While the market generally cools down in the winter, increased borrowing costs are also likely a contributing factor. The price adjustments have brought the market closer to pre-pandemic levels.
In the three markets that recorded growth since June, Calgary saw the largest increase at 1.7 per cent, followed by St. John’s (1.5 per cent) and Saint John (0.1 per cent).
The decline across the majority of the markets has been most significant for single-family homes. While prices for condos have dropped in some markets, including Kitchener-Waterloo and the GTA, they’ve largely remained stable and even increased in others.
The strongest growth was recorded in Saint John and St. John’s, where condo prices jumped 12.9 per cent and 7.4 per cent since June. Calgary and Halifax-Dartmouth also recorded year-over-year price growth at 16 per cent and 13.8 per cent.
Overall, the analysis is in line with other reports that have noted an uneven but general market downtown in 2023 based on sales volume.
Montreal, for instance, recorded a cumulative housing sales drop of more than 14 per cent compared to the year prior, its steepest decline since 2000.

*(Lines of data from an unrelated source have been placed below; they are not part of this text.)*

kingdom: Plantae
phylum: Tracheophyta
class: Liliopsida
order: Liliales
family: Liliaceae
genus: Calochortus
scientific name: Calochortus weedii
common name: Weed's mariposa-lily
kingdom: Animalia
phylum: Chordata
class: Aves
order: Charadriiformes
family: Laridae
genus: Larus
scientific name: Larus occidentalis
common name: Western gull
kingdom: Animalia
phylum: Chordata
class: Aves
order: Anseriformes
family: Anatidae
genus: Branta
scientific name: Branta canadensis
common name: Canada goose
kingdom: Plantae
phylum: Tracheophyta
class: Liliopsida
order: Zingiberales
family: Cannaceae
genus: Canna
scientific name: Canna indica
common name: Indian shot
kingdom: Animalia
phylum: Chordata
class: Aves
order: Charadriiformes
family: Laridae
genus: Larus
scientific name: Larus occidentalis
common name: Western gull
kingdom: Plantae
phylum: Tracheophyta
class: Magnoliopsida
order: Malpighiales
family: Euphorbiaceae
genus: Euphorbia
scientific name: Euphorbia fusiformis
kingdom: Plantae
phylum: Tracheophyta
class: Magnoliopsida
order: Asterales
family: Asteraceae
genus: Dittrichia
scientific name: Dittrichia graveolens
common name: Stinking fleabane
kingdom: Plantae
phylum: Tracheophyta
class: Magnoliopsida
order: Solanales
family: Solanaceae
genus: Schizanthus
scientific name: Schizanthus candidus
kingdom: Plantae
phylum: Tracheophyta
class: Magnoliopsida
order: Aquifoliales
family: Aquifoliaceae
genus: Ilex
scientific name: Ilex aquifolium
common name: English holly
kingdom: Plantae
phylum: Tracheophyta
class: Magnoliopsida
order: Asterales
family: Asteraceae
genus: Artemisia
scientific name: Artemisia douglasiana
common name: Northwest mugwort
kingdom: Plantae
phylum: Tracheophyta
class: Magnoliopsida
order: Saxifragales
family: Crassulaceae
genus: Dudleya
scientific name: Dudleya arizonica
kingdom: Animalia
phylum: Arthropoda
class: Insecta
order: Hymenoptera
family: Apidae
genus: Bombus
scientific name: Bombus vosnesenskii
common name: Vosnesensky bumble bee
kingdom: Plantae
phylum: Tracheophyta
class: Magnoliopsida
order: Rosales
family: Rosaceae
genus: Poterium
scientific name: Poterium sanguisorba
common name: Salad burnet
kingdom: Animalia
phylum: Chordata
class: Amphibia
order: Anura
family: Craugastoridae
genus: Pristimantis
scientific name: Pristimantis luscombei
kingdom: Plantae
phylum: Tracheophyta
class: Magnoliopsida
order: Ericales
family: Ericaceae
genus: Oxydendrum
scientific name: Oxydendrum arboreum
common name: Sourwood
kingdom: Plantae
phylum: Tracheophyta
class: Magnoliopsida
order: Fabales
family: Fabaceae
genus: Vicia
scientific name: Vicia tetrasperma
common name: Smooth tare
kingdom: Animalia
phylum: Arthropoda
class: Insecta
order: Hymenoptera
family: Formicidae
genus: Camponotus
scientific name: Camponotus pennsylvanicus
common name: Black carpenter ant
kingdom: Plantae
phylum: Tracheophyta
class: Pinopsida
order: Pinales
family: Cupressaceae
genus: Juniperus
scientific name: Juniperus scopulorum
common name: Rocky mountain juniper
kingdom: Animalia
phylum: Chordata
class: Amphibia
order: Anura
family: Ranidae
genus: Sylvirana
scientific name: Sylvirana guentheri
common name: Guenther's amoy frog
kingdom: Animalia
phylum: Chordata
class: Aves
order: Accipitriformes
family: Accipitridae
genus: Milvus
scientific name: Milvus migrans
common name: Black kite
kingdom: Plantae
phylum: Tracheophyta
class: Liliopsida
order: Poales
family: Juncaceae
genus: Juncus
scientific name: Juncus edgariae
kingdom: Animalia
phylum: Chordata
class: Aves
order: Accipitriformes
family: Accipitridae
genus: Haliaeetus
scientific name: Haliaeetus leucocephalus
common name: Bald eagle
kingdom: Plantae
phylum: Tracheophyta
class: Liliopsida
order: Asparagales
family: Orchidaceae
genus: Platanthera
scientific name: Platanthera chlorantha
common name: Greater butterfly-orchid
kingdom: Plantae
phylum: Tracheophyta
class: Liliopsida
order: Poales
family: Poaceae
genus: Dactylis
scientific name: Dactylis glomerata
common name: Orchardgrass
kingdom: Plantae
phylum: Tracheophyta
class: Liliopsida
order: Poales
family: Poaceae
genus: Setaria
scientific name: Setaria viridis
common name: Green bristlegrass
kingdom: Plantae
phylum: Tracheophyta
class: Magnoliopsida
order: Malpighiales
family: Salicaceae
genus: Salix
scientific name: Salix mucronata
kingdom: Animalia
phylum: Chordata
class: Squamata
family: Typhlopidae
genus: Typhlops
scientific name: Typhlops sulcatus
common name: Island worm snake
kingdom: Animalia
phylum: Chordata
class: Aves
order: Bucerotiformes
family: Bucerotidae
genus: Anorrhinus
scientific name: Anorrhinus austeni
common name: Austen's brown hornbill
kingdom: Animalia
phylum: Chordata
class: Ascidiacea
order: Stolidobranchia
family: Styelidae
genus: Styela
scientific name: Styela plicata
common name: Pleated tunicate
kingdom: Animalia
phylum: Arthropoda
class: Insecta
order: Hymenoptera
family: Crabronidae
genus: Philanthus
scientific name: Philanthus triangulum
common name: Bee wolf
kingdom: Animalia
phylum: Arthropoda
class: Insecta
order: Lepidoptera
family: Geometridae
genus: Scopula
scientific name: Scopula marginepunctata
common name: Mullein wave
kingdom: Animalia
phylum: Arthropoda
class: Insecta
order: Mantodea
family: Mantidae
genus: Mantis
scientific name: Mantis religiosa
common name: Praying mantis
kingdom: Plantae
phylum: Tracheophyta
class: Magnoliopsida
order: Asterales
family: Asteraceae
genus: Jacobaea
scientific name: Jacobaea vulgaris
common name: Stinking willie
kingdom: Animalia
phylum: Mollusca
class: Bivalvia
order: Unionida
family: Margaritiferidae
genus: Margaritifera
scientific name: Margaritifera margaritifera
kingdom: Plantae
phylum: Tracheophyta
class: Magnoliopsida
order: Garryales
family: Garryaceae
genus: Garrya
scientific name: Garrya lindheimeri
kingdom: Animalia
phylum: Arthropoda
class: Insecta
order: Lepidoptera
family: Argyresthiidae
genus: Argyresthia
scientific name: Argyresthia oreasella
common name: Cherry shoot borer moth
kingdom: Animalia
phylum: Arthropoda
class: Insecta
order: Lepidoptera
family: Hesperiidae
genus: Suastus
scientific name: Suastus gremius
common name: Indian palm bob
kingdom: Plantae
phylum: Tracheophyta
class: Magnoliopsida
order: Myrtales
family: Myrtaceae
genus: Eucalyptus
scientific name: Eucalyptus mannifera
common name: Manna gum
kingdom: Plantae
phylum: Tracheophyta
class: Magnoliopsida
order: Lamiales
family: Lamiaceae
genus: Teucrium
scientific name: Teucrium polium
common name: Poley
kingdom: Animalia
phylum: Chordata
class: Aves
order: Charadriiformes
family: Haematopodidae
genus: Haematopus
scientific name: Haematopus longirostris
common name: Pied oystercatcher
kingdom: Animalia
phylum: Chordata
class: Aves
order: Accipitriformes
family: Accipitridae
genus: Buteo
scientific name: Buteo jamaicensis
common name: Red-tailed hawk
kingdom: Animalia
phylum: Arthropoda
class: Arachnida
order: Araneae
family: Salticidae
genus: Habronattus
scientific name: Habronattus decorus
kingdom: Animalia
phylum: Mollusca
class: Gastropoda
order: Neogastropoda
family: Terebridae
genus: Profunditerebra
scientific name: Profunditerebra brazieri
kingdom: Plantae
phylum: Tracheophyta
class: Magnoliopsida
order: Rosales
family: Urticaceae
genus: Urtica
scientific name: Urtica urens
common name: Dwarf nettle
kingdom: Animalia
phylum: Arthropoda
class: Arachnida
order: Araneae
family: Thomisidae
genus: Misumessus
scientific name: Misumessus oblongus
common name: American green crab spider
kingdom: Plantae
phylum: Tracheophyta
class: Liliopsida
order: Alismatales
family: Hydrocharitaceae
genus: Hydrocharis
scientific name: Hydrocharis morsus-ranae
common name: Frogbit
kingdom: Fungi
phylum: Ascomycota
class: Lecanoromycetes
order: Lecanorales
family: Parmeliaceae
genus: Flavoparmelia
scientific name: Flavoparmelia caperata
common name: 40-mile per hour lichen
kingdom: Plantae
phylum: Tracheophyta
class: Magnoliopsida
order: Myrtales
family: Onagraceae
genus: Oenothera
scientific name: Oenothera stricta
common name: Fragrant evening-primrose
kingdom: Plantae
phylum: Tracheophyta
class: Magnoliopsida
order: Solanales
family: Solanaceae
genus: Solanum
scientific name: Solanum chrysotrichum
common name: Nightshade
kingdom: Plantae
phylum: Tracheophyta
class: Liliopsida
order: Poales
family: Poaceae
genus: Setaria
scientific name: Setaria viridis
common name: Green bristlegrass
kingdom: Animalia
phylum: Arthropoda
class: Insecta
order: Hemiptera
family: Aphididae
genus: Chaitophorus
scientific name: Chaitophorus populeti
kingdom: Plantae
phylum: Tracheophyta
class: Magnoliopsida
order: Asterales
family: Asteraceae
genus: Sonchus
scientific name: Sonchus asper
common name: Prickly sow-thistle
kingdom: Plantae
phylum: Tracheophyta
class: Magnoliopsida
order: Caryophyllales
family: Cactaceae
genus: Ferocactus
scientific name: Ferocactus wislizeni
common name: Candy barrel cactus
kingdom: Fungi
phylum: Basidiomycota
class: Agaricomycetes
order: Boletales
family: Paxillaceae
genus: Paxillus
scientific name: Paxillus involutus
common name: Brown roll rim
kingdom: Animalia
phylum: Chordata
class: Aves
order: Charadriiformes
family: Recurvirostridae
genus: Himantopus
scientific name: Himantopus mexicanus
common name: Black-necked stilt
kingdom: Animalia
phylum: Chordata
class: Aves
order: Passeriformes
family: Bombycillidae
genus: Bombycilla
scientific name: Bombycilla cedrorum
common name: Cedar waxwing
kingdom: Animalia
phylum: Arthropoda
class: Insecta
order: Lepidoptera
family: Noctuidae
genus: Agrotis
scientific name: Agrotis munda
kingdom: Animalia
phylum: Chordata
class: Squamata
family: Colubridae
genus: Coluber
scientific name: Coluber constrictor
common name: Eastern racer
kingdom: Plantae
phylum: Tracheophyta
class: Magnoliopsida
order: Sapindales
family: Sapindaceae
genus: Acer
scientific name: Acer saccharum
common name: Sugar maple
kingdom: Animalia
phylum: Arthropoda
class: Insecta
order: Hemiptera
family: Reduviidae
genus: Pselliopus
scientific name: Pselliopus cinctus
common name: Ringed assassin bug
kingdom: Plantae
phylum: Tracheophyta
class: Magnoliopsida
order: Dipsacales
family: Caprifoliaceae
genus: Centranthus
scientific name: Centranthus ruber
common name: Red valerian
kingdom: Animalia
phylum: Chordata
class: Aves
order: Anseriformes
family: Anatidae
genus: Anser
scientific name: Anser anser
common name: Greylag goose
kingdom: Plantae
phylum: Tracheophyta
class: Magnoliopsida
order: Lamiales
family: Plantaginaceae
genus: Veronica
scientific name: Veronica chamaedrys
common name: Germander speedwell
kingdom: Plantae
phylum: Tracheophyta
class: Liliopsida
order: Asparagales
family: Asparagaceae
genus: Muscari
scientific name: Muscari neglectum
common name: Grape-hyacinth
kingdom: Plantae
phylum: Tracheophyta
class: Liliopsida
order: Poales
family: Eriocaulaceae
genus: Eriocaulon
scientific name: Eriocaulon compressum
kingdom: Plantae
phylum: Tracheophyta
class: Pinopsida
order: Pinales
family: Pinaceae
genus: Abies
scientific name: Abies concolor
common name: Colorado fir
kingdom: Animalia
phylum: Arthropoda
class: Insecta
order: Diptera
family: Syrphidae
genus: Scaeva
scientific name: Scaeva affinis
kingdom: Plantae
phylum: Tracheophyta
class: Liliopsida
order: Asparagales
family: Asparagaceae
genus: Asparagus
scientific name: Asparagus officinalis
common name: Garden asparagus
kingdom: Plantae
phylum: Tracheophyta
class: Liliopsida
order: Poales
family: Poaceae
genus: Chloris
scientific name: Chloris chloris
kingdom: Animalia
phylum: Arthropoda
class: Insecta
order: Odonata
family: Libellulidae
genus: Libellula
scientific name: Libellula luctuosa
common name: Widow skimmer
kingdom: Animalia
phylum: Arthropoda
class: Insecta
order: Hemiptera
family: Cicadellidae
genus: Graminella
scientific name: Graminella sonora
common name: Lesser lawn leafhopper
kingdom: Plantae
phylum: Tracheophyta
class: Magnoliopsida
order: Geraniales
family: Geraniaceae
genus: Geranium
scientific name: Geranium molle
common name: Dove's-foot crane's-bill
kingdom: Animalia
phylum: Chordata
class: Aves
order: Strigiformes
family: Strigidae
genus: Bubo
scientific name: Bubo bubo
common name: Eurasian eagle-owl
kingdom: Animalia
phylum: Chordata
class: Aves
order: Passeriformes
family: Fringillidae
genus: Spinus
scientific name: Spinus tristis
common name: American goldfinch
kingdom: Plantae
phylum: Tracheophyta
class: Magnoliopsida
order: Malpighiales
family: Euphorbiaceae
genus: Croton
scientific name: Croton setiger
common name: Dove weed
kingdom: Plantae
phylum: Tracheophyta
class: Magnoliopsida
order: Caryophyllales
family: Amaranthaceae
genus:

Toronto and Calgary also witnessed significant downturns in sales volume throughout the year, though sales rebounded slightly in December. Toronto recorded a sales increase of more than 11 per cent compared to the same month the previous year, while Calgary saw a 13.8 per cent rise in December sales, despite an 8 per cent overall drop from 2022.
The record-breaking warmth of December may have contributed to the sales increase, as well as a decrease in mortgage rates towards the end of the year, with the lowest available five-year fixed rate dropping to 5.4 per cent.
While some economists believe housing prices could stabilize by March, the marginal job growth recorded in December, coupled with the potential impact of wage increases on future interest rate cuts, leads others to predict further challenges ahead. These challenges include a growing risk of insolvency, which has now exceeded pre-pandemic levels.
That trend is largely attributed to growing household debt, inflation and high interest rates. The effects are particularly acute in Ontario, B.C., Alberta, Saskatchewan and Manitoba.